Although a majority of the student body remained conservative, a substantial minority of us caught the vision of an evangelicalism untethered to the shibboleths of the evangelical subculture. It was a bracing moment, a glimpse of what a politics informed by the teachings of Jesus might look like.

When Sider convened 55 evangelical leaders at the YMCA on Wabash Street in Chicago in November 1973, these progressive evangelicals produced a remarkable document: the Chicago Declaration of Evangelical Social Concern. Echoing the emphases of 19th-century evangelicals, the declaration condemned the persistence of poverty, militarism and racism in American society. It questioned why so many Americans were hungry in a nation of such affluence. At the behest of Nancy Hardesty, an English professor at Trinity College, the Chicago Declaration reaffirmed evangelicals’ historic commitment to women’s equality.

Within six months, the governor of Georgia addressed a gathering of the University of Georgia Law School, an appearance that effectively launched his campaign for the Democratic presidential nomination. Jimmy Carter sounded many of the same themes as the Chicago Declaration, especially the matter of justice for people of color and for those less fortunate.

The rest, as they say, is history. Carter, the Southern Baptist Sunday school teacher, was elected president in 1976 and sought to govern according to his lights as a progressive evangelical — all the while, as a good Baptist, observing the separation of church and state: an emphasis on human rights, the renegotiation of the Panama Canal treaties as a matter of justice for those in Latin America, energy conservation and environmental preservation, pursuing peace in the Middle East.

The 1970s was in many ways the golden age of progressive evangelicalism. It was also its last stand.

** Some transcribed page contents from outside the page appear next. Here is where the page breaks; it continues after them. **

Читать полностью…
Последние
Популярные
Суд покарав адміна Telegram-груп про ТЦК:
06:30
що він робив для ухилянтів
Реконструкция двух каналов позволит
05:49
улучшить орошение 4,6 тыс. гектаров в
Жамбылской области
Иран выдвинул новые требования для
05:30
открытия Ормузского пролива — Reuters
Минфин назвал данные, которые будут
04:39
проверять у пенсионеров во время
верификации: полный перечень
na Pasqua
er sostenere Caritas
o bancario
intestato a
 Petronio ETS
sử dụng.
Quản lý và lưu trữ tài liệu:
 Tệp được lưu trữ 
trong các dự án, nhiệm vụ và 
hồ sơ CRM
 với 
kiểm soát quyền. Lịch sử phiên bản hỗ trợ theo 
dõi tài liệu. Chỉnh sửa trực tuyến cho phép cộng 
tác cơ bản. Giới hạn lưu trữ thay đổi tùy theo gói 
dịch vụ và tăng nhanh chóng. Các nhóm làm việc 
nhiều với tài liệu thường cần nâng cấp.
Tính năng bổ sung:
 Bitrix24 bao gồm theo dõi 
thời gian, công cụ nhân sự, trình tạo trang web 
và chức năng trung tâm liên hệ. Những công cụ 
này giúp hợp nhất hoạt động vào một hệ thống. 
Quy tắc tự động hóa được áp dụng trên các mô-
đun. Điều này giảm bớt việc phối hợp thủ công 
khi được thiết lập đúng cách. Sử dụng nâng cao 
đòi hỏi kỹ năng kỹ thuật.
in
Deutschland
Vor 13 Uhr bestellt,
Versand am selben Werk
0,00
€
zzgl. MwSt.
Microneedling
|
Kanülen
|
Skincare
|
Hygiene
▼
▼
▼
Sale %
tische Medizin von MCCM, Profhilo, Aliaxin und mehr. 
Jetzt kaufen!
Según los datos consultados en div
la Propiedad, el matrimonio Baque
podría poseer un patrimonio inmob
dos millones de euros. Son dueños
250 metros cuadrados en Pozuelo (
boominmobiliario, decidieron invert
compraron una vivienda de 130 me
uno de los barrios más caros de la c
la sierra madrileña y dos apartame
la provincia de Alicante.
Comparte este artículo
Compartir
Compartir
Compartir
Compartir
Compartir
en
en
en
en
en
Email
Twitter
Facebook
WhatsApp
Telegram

With such challenges as the Arab oil embargo, high interest rates and a persistently sour economy, no president could have succeeded in the late 1970s. Add to that the taking of hostages in Iran in November 1979, Carter faced a daunting challenge as he faced reelection. Reagan brilliantly exploited Carter’s perceived failures as president, and with the help of the newly organized religious right, won the 1980 election.

Progressive evangelicals — the other evangelicals — took a hit, a body blow from which they have never recovered.

The rest of the story is all too familiar. With progressive evangelicalism on the ropes, the religious right proceeded to steer evangelicals toward the far-right precincts of the Republican Party. That alliance has congealed over the past four decades so that 81%, four out of five evangelicals, as attested by the last election, are unflinchingly partisan. It appears that nothing — neither personal immorality nor public scandal — can shake those allegiances.

The number 81 continues to haunt me.

Randall Balmer, a professor at Dartmouth College, is the author of Evangelicalism in America and Thy Kingdom Come: How the Religious Right Distorts the Faith and Threatens America.